What would you have said to God if you had been Abraham? “Lord, I don't think I ought to circumcise Isaac. We had better wait until he professes his own faith before we apply the sign of salvation to him.”

Sartelle's point is clear: believers today should no more refuse to baptize their infant children than Abraham should have refused to circumcise Isaac. The obvious breakdown in this analogy is that although God directly commanded Abraham to circumcise his descendants in Genesis 17:12, nowhere in Scripture are believers directly commanded to baptize their infants. Nowhere, in fact, are they indirectly commanded to do so. For this reason, it seems that believers are being exhorted to obey a command that is nowhere stated in the actual pages of the Bible.

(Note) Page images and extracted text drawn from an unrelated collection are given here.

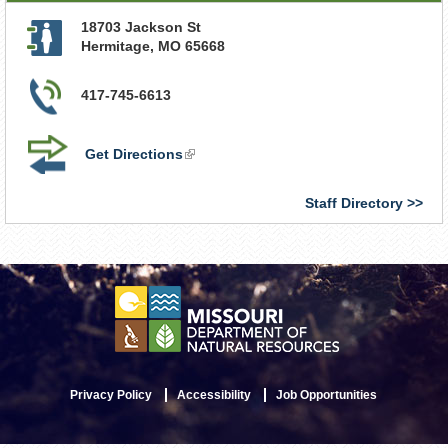
18703 Jackson St
Hermitage
,
MO
65668
417-745-6613
Get Directions
(link
is
external)
Staff Directory
Privacy Policy
Accessibility
Job Opportunities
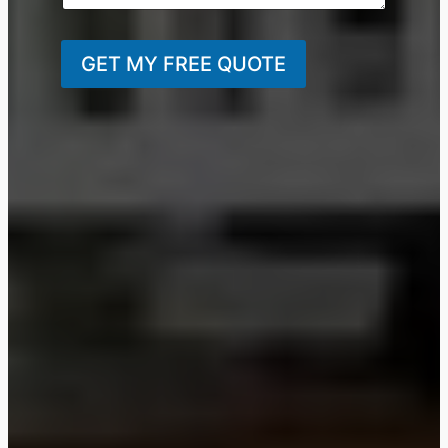
GET MY FREE QUOTE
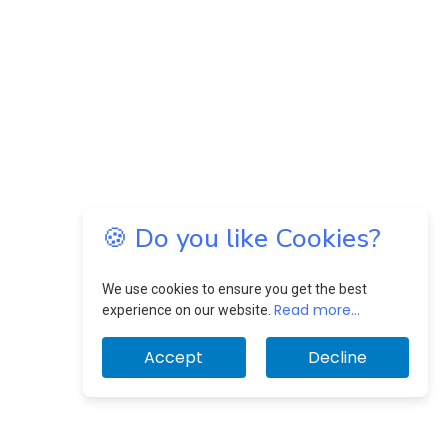
🍪 Do you like Cookies?
We use cookies to ensure you get the best
Read more...
experience on our website.
Accept
Decline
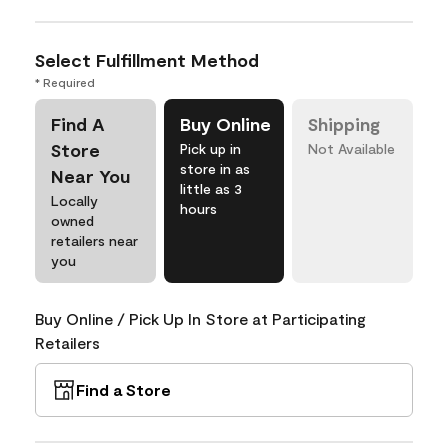
Select Fulfillment Method
* Required
Find A
Buy Online
Shipping
Store
Pick up in
Not Available
store in as
Near You
little as 3
Locally
hours
owned
retailers near
you
Buy Online / Pick Up In Store at Participating
Retailers
Find a Store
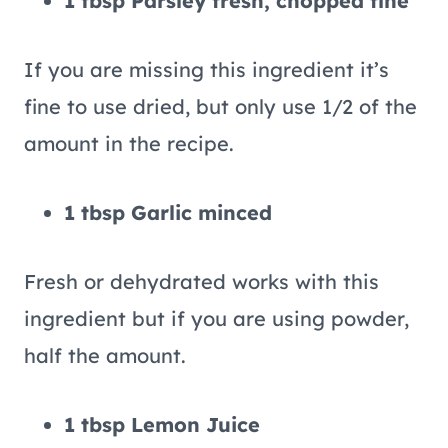
1 tbsp Parsley fresh, chopped fine
If you are missing this ingredient it’s
fine to use dried, but only use 1/2 of the
amount in the recipe.
1 tbsp Garlic minced
Fresh or dehydrated works with this
ingredient but if you are using powder,
half the amount.
1 tbsp Lemon Juice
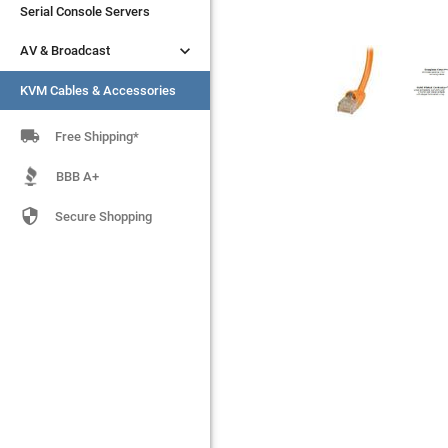
Serial Console Servers
Serial Console Servers


AV & Broadcast
AV & Broadcast
KVM Cables & Accessories
KVM Cables & Accessories

Free Shipping*
BBB A+

Secure Shopping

This difficulty is highlighted well by the testimony of former paedobaptist Fred Malone:

One problem with infant baptism, which often bothered me as a Presbyterian pastor, is that it is not sufficiently clear in the Scriptures for ordinary Christian parents to determine their duty of infant baptism without “help” from pastors and complicated theological studies. Many have expressed to me: “If it is a command to obey, why is it not more clear in Scripture?”

As Malone writes, “If infant baptism is biblical, then parents should be able to see this for themselves in Scripture in order to obey God by having their infants baptized.”

Not surprisingly, this lack of clarity is common among paedobaptists, even paedobaptist pastors. In fact, the president of a prominent reformed seminary in America has written that, based on his years of training pastors, he has become

quite convinced most Presbyterians, whether in the pulpit or the pew, do not understand clearly why they baptize their infants. If asked to explain why Presbyterians baptize infants...I would expect that many Presbyterians would stumble and blunder the explanation.

Instead of simply believing and obeying what God says clearly in the Bible, it seems that Christians are being asked to carefully piece together an intricate puzzle which, at most, merely hints at the need to baptize infants. I suspect that this may be the silent and uneasy concern of a good number of people who attend churches which baptize babies. For me, it is the first reason I have come to reject the teaching of infant baptism.